There are many Microsoft Excel functions that are separated into different categories to make it easier to figure out which one you would like to use. In this article I will give a brief overview of how Microsoft Excel functions work. The information in this article is universal to functions in almost any programming language but I will use Microsoft Excel as example for this article.

**How Microsoft Excel functions work**

In Microsoft Excel, a function is just a call to a set of instructions that gets executed by Microsoft Excel. For example when you call the SUM function, Excel will perform the calculations based on what parameters you provide. Once the calculation is performed, the function will give you a result that you can use however you like.

These calculations will be done by calling a set of instructions that is coded into the Microsoft Excel program. Most Microsoft Excel functions exist to make it easier to perform certain tasks that are common with a spreadsheet.

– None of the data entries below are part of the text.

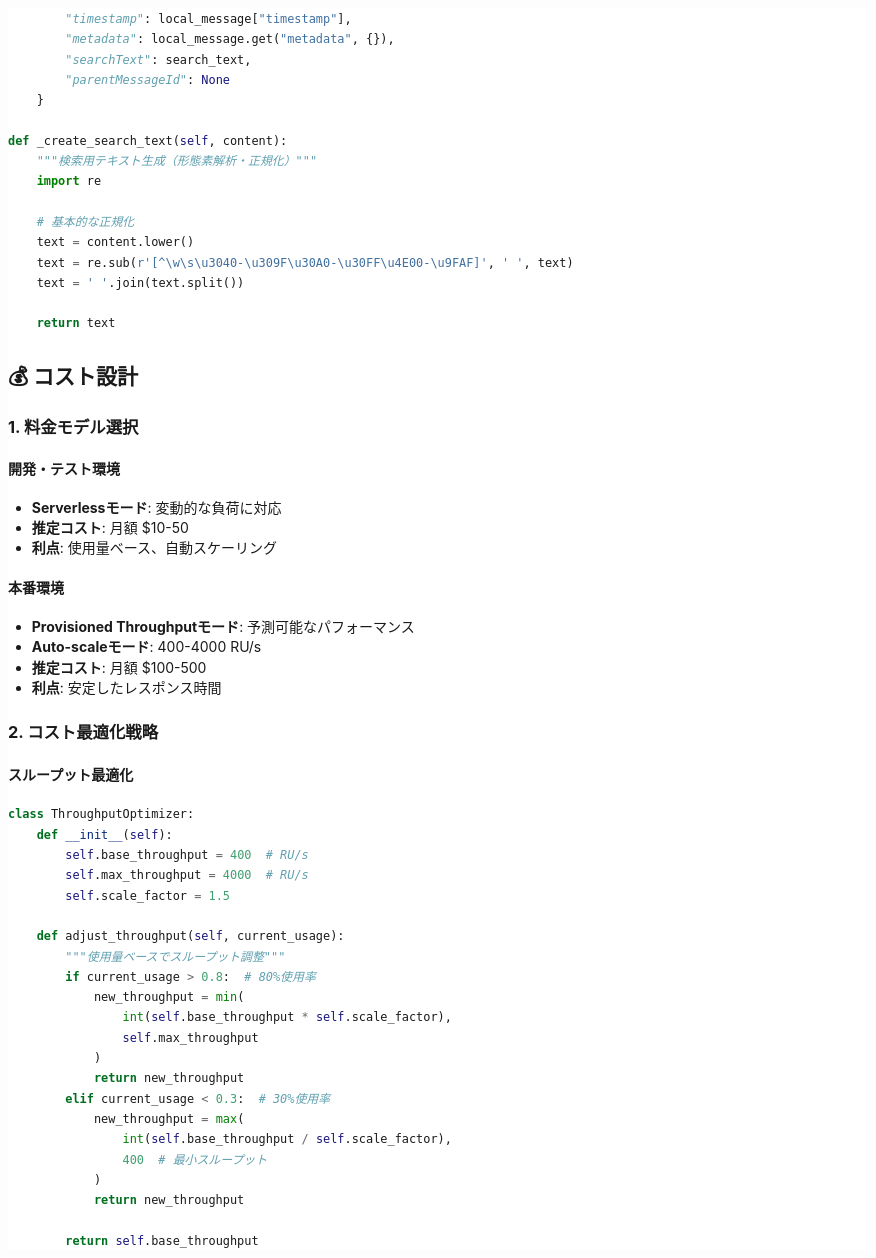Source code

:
 ```python
        "timestamp": local_message["timestamp"],
        "metadata": local_message.get("metadata", {}),
        "searchText": search_text,
        "parentMessageId": None
    }

def _create_search_text(self, content):
    """検索用テキスト生成（形態素解析・正規化）"""
    import re
    
    # 基本的な正規化
    text = content.lower()
    text = re.sub(r'[^\w\s\u3040-\u309F\u30A0-\u30FF\u4E00-\u9FAF]', ' ', text)
    text = ' '.join(text.split())
    
    return text
```

## 💰 コスト設計

### 1. 料金モデル選択

#### 開発・テスト環境
- **Serverlessモード**: 変動的な負荷に対応
- **推定コスト**: 月額 $10-50
- **利点**: 使用量ベース、自動スケーリング

#### 本番環境
- **Provisioned Throughputモード**: 予測可能なパフォーマンス
- **Auto-scaleモード**: 400-4000 RU/s
- **推定コスト**: 月額 $100-500
- **利点**: 安定したレスポンス時間

### 2. コスト最適化戦略

#### スループット最適化
```python
class ThroughputOptimizer:
    def __init__(self):
        self.base_throughput = 400  # RU/s
        self.max_throughput = 4000  # RU/s
        self.scale_factor = 1.5
    
    def adjust_throughput(self, current_usage):
        """使用量ベースでスループット調整"""
        if current_usage > 0.8:  # 80%使用率
            new_throughput = min(
                int(self.base_throughput * self.scale_factor),
                self.max_throughput
            )
            return new_throughput
        elif current_usage < 0.3:  # 30%使用率
            new_throughput = max(
                int(self.base_throughput / self.scale_factor),
                400  # 最小スループット
            )
            return new_throughput
        
        return self.base_throughput
```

**Excel functon parameters**

Parameters are what you pass into the function. Excel parameters are a way to communicate with the set of instructions and tell Microsoft Excel what values to use in the calculations. Parameters are a way to customize that call and how the function will behave and what kind of information it should operate on. For example, a SUM function takes in, as a parameter, a set of cells that contain numbers. If you pass as a parameter, the entire B column, then the SUM function knows which values to sum up (the ones in the B column). Without parameters, there would be no way to tell the function what exactly it should sum up.

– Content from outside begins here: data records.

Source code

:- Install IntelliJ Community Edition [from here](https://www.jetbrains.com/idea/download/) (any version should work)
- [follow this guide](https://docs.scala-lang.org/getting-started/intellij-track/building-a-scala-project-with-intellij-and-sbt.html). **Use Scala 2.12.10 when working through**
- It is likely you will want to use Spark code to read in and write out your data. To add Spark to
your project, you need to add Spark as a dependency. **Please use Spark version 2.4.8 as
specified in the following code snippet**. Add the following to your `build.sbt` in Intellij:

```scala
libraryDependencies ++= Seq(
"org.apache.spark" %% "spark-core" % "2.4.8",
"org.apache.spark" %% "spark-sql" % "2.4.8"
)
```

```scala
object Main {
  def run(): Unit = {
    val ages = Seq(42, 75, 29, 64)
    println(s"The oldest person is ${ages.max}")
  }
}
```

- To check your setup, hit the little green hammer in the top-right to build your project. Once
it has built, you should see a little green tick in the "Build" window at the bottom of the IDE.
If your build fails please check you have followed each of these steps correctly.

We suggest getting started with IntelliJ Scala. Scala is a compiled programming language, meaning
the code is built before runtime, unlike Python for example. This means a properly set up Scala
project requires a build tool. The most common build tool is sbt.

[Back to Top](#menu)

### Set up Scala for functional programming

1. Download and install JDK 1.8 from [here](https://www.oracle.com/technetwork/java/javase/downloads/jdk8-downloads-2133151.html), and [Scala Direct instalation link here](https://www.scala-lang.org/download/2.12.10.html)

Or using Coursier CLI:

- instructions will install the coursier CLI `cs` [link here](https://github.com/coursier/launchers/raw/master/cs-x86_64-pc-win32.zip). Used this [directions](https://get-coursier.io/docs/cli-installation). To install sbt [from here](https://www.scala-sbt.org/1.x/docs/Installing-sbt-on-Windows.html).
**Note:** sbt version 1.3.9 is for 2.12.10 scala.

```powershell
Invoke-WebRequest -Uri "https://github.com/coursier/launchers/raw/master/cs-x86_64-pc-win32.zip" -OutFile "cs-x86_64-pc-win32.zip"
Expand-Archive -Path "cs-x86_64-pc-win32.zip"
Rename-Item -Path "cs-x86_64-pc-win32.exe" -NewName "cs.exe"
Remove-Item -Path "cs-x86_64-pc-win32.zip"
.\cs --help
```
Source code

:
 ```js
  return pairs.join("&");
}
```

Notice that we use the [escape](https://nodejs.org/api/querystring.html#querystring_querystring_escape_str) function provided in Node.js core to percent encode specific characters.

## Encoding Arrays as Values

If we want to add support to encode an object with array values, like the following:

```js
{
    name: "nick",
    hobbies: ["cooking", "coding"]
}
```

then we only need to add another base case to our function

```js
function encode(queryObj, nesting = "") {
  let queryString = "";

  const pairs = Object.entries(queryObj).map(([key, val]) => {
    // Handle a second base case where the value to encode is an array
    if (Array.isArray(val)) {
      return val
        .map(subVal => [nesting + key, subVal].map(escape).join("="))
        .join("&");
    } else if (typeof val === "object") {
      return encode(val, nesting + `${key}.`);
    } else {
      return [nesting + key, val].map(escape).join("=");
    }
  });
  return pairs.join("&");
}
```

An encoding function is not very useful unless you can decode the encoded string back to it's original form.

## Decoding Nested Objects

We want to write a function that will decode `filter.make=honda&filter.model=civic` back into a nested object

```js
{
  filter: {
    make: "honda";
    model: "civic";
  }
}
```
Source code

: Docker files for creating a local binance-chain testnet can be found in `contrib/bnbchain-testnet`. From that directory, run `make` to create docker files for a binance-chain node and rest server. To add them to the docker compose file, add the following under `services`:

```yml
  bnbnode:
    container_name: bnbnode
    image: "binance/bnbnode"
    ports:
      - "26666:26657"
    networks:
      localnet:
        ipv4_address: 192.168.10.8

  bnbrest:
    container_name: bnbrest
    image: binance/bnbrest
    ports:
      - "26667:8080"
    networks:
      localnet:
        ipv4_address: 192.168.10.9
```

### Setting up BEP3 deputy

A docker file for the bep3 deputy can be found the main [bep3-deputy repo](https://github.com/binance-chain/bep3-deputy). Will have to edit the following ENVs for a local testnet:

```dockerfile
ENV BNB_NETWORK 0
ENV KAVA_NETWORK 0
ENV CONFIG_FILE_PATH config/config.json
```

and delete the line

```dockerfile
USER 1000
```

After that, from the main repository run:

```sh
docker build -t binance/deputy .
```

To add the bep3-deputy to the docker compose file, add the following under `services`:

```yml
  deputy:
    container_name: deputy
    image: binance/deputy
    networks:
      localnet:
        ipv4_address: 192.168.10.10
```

**Excel function return values**

The function return value is the result of the function. After the set of instructions in the Microsoft Excel function gets executed, it will return the result. For example, the function SUM will return the sum of the numbers you passed into the parameters. If the parameters were: 1, 2, 3 then the return value of the SUM function would be 6 because that is the sum of the 3 numbers you provided in the parameters and the job of this Microsoft Excel function was to add up all the numbers you provided.

**Nested Excel functions**

The way Microsoft Excel functions operate, it is possible to nest functions. By nesting functions, I just mean that a function is passed in as a parameter. For example the above function call would have been:

*SUM(1, 2, 3)*

It is possible to make another call to the SUM function like this:

*SUM(1, 2, AVG (2, 4))*

This will give you the same result of 6. Notice how instead of all 3 parameters being numbers, we are calling another function called AVG for one of the 3 numbers, whose job is to return the average of the numbers in the parameters. So AVG (2, 4) would give us 3. The return value of the AVG function would be 3, and this 3 is used as the parameter to the SUM function. This is an example of nested Microsoft Excel functions.